療育や支援の相談で「~しないように教えたいんです」と聞かれることがあります。一通り困っている事を聞いて後に、「じゃあ、どうしてほしいですか?」と聞き返します。

これは、言い負かそうとか、論破しようとしているわけではありません。
「~しない」というのは行動ではないので教える事が難しいから、指導目標にならないのです。???

指導目標を立てる時は「行動」にする必要があります。
「行動」って何かというと2つポイントがあります。

1つ目は、死人にはできないこと
2つ目は、具体的であること

一つ目の「死人にはできないこと」をわかりやすく言うと、「~する」という形に置き換える事です。なので、「~しない」や「~される」というのは死人にもできるので、行動にはなりません。

例えば、
「靴を投げない」→「靴を持って下駄箱に置く」
「叩かない」→「カードを~さんに渡す」
といった感じです。

2つ目の「具体的である」は、誰がみても同じ、数える事ができるといった感じです。

例えば、
「落ち着きがない」→「椅子から立ち上がり、廊下を歩く」
「騒がしい」→「あーと言う」
といった感じです。

勘の良い方はお気づきだと思いますが、目標を行動に置き換えるとどうやって教えていくかイメージが付きやすくなるかと思います。
「靴を下駄箱に置く」であれば、下駄箱に靴のマークをつけておいて、そこに置きたくなるように、合わせたくなるように設定することが考え付くと思います。

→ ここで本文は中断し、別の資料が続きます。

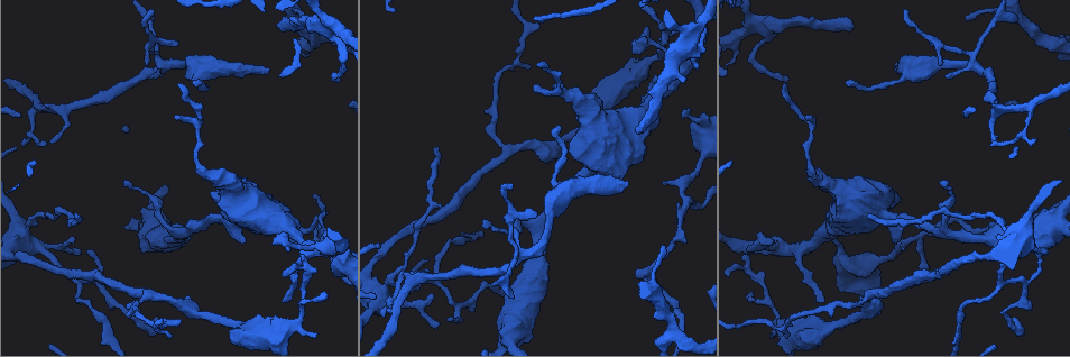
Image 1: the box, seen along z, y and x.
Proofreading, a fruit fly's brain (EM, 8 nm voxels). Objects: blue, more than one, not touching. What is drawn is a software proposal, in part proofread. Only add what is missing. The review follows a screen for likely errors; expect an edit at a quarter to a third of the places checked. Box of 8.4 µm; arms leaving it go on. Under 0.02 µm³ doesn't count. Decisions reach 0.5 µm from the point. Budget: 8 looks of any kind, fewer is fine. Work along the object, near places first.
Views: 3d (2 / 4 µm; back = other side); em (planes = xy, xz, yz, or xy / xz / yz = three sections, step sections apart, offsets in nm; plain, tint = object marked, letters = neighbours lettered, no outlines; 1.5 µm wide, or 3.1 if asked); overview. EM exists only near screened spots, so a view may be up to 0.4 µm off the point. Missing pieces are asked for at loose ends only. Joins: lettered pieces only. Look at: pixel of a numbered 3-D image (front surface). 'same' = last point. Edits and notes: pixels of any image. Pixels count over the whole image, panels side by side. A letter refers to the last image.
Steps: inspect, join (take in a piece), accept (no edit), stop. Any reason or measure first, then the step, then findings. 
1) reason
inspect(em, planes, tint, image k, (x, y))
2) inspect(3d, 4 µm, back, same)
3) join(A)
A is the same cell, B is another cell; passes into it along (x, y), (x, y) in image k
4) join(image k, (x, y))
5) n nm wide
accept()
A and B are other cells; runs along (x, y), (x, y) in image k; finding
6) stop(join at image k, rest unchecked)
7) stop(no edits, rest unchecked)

逆に「~しない」という事は、実は何も教えていない事になります。
なので、指導目標にはならないのです。

もう一つ「~しない」という指導には副作用が生じます。
行動を減らすための方法は、ペナルティ(好きな事へのアクセスを減らされる)か罰(嫌悪刺激)を提示するがあります。

特に後者の嫌悪刺激を使った指導は、倫理的に現代のヒューマンサービスにおいては使用してはいけない方法です。

また、「ちがうでしょ」「だめでしょ」と言われ続けたら、どうしていいかわからなくなり、固まり、行動そのものがなくなってしまいます。

これが、「~しない」指導による副作用「学習性無力感」が形成される仕組みです。分かりやすく言えば「やっても良い事がないなら、やらない」という思考・行動パターンができてしまう事です。

実はこの状態が、予防したい2次障害の一つです。
「とにかくチャレンジしてみる」お子さんを支援するのはそんなに難しい事ではありませんが、「何もしたくない」という方を支援するのはとても難しいのです。

話はもどって、指導の狙いを「~する」という形にすると、それができたとき「褒める」ことができます。「うれしい」とまたやろうとします。褒められて行動する経験を積み重ねていると、上手くいかなかったり、できなかった時に、「あれっ」という顔を大人がするだけで、修正したりやろうとします。これが自分からやろうとするを育てるコツです。

だから、「ほめる」「子どものチャレンジをポジティブに見守る」ことが大切なのです。